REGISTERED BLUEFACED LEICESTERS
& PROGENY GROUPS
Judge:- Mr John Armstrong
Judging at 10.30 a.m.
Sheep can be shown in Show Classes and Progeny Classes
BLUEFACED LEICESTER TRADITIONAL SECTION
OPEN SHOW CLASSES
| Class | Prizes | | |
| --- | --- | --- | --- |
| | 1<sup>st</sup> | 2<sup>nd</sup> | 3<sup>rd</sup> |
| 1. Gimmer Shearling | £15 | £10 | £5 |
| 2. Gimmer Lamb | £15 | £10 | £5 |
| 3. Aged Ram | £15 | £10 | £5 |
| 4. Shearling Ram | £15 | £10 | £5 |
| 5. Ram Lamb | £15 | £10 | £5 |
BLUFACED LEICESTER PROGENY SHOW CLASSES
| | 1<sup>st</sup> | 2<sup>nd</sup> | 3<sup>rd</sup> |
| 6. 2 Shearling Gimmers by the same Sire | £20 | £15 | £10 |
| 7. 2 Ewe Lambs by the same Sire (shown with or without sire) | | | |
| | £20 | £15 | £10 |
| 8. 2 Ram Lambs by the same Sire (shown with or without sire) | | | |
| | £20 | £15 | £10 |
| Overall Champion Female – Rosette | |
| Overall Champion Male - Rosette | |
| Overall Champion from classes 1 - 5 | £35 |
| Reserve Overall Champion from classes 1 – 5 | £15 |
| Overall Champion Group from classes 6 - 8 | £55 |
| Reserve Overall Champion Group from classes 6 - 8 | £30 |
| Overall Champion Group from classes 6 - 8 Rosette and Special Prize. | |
▬▬▬
### Required work
Using the records above, write out exactly the lines between the one holding "Judge:- Mr John Armstrong" and the one holding "BLUFACED LEICESTER PROGENY SHOW CLASSES", inclusive; leave everything else out.

### Response box
Judge:- Mr John Armstrong
Judging at 10.30 a.m.
Sheep can be shown in Show Classes and Progeny Classes
BLUEFACED LEICESTER TRADITIONAL SECTION
OPEN SHOW CLASSES
| Class | Prizes | | |
| --- | --- | --- | --- |
| | 1<sup>st</sup> | 2<sup>nd</sup> | 3<sup>rd</sup> |
| 1. Gimmer Shearling | £15 | £10 | £5 |
| 2. Gimmer Lamb | £15 | £10 | £5 |
| 3. Aged Ram | £15 | £10 | £5 |
| 4. Shearling Ram | £15 | £10 | £5 |
| 5. Ram Lamb | £15 | £10 | £5 |
BLUFACED LEICESTER PROGENY SHOW CLASSES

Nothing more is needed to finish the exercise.